_Exercise requirements_: Copy the lines of the listing below word for word, from the line with "pose: elev=251.0 azim=67.9" through the end of the listing, and leave the pictures out.
### Data for this exercise ###
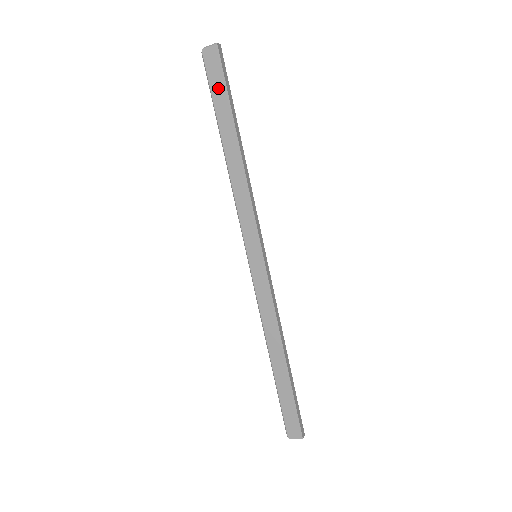
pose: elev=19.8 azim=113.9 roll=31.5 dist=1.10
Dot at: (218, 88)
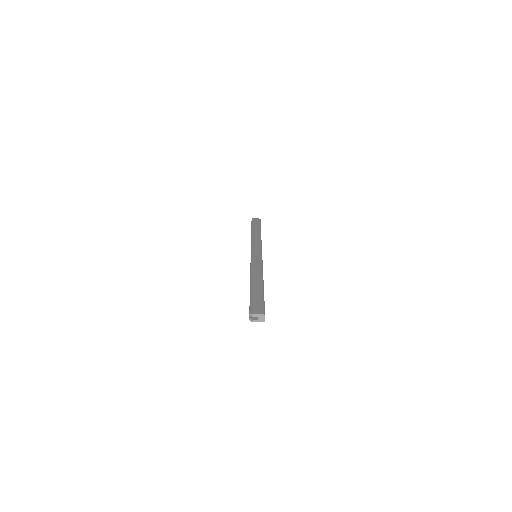
Dot at: (256, 224)
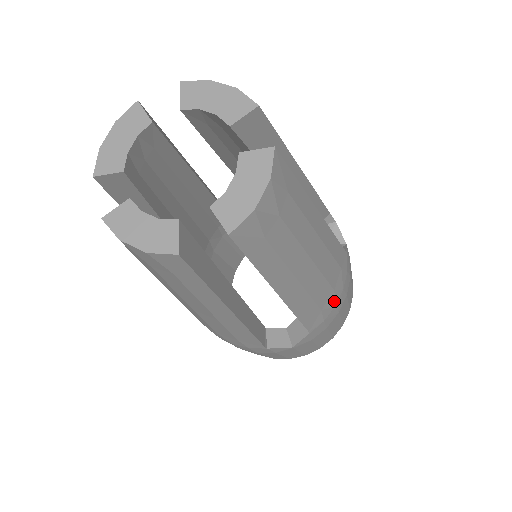
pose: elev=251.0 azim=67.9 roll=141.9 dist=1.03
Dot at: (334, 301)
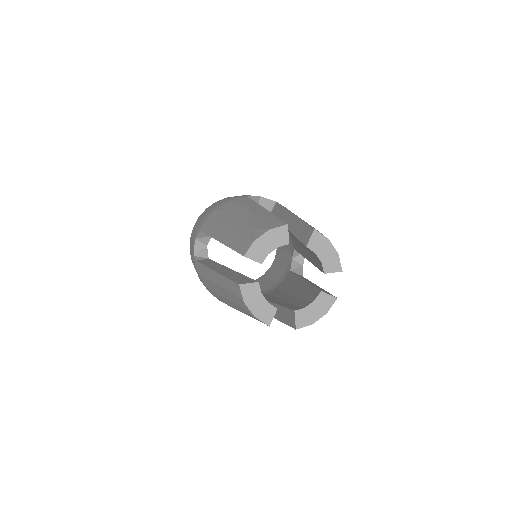
Dot at: occluded
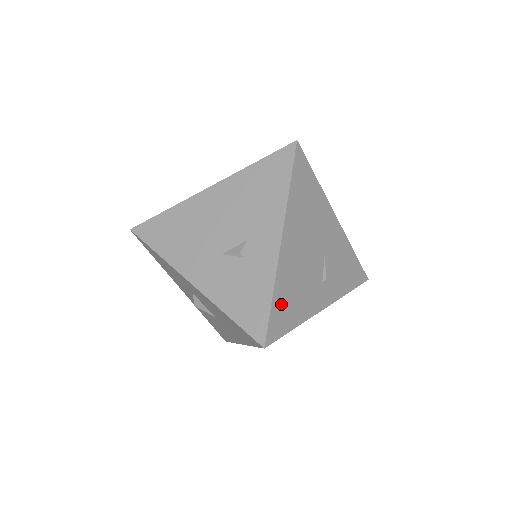
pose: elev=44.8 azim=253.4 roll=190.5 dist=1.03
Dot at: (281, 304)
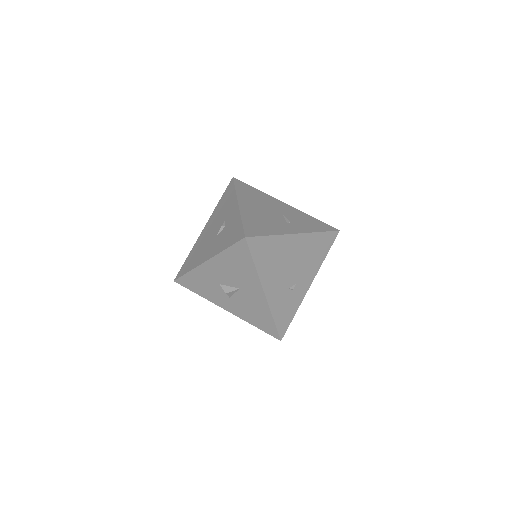
Dot at: (251, 224)
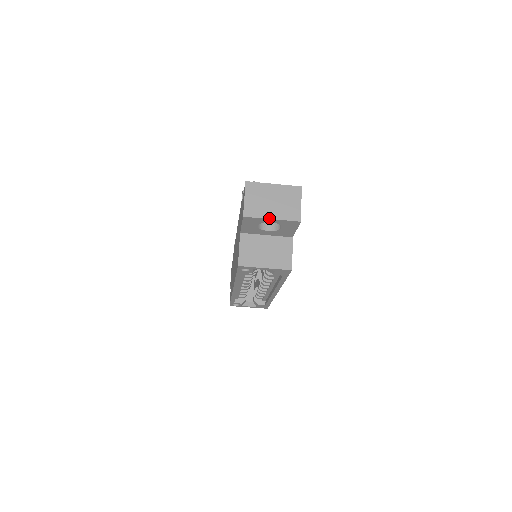
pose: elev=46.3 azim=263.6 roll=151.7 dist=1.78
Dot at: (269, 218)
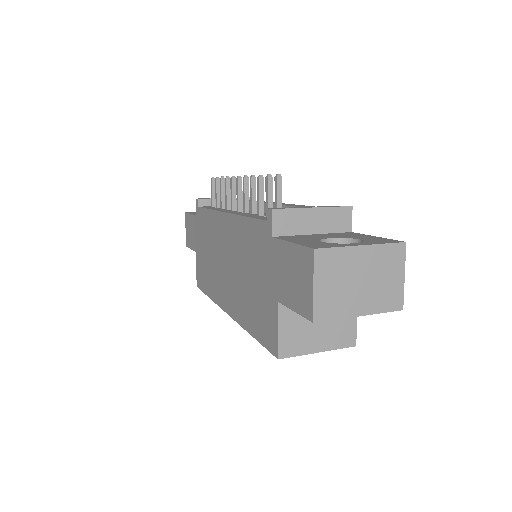
Dot at: (355, 315)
###
_Answer for this exercise_:
pose: elev=251.0 azim=67.9 roll=141.9 dist=1.03
Dot at: (334, 301)
Dot at: occluded
pose: elev=44.8 azim=253.4 roll=190.5 dist=1.03
Dot at: (281, 304)
Dot at: (251, 224)
pose: elev=46.3 azim=263.6 roll=151.7 dist=1.78
Dot at: (269, 218)
Dot at: (355, 315)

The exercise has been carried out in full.